故障・修理
更新日:2020.12.19 / 掲載日:2020.12.19
路上復帰は先の話に!? ベンツちゃん復活大計画
OH&点検は無事終了だけど、コロナ禍の自粛で路上復帰は先の話に……。
念願の公道試乗手前で足踏み
逸る気持ちを抑えて最終チェック
前回、劣化していたサブフレームマウントを交換したが、その効果は絶大。半世紀前のスタンダードはこのようなものか……と思っていたボール&ナット式ステアリング特有の遊びの大きさが気にならなくなり、さらに直進性や操安性が劇的といえるほどカイゼンしたのだ。
これまで気になったハンドルのフラフラした感覚は、轍や段差でハンドルが取られるのを吸収する緩衝帯的な意味を持つ遊びであったと実感。よくいわれる“ハンドルの遊びは大切”とは、こういうことであると再認識してしまった。

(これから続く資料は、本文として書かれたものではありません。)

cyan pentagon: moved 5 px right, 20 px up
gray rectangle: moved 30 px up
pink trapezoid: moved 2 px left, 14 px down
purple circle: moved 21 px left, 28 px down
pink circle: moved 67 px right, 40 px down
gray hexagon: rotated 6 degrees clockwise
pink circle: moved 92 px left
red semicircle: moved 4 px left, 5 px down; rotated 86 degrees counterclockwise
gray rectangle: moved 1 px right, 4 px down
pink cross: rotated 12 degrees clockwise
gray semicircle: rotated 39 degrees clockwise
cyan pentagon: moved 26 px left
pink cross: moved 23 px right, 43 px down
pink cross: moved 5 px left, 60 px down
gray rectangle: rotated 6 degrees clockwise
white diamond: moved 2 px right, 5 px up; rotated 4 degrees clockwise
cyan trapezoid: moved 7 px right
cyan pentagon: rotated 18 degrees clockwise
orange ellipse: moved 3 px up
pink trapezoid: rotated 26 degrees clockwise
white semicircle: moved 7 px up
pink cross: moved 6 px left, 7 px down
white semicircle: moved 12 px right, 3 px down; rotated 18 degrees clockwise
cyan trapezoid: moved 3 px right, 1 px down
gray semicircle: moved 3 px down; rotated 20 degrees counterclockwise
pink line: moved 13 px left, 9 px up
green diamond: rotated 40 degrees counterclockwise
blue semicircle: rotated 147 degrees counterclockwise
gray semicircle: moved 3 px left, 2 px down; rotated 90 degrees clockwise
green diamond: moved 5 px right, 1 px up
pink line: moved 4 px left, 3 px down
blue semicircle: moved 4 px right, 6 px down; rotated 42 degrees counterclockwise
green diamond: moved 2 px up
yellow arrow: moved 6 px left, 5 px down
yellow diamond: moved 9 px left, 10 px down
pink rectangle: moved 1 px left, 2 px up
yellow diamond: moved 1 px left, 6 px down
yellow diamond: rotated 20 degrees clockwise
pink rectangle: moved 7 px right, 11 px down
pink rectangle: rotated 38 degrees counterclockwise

これまでエンジン系やミッション系、足回りなどは失敗しながらも入念に手を入れてきたので、まず大丈夫なところまで仕上げることができたと思う。ほぼ完調といってもいいだけに最終テストも兼ねる公道試乗を行おうと思ったが、ここにきて水まわり関係の“漏れ系トラブル”が少し心配になってきた。
なにせこのベンツちゃんが生まれてきてほぼ半世紀。ヒーターコアやパイプ類は見た目こそ問題なさそうに見えるのだが、その内部の腐食や劣化の状態は完全に把握するのは難しい。
そこで今回は逸る気持ちを抑えて、最終点検(何回目?)を兼ねて、おさらいメンテ。冷却系をできるだけ洗浄しながら、基本パーツの交換を行うことにした。
公道復帰を前にして強制ストップが続くベンツちゃん。今回もコロナの影響により試乗も先送りとなりました。完全復活まであと僅かだが、まだまだその日が来るのは先になりそうです……。
ファンのクラッチが劣化するとオーバーヒートがしやすくなる。速度を上げると水温が下がる傾向を示すことも……。
ファンクラッチ内部の液体が漏れてしまうと徐々に劣化が進む。点検が難しいパーツなので、今回は交換することにする。
ファンクラッチのバイメタルを温めると、左のマイレ製の新品と反り具合が同じに……。もしや無駄な交換なのか(汗)?
バイメタル自体には劣化の兆候は見られない。開けると内部のオイル通路の開閉する“ヘソ”が確認できる。
ヘソ周辺は漏れたオイルで濡れている。ヘソが押されたり伸びたりすることでクラッチの抵抗を変える仕組みだ。
全バラすると内部の作動オイルは僅かで、クラッチの機能は失われつつあることを確認。交換してよかった。
ラジエーターのフィンが埃や砂で詰まっていたので、フィンを変形させないように車両前方に向けエアブローし吹き飛ばす。
作業の邪魔になるACポンプ。ポンプ取り付けボルトを抜いたらLLCが漏れてきた。破損?!と焦ったが、たぶん正常のはず。
オイルストーンで、取り付け面を平滑に仕上げる。
サーモスタットを交換する場合は、向きを示す矢印に注意すべし。
マイレの冷却系フラッシングツール(ハゼット製)は、圧縮エアと水流を利用して内部を洗浄する便利なツール。
ヒーターコアを洗うと細かい砂や錆が出てきて驚いた。
手順通りの冷却系のエア抜きは超重要。抜ける過程で天井まで吹き上がり大噴火することもある。火傷にはくれぐれも注意したい。
作業をしながらホース類の動脈硬化は確認できたが、ヒーターコアの劣化程度が心配。でも漏れても走れるので、考えないのが吉なのかも……。次回、完全復活へ!?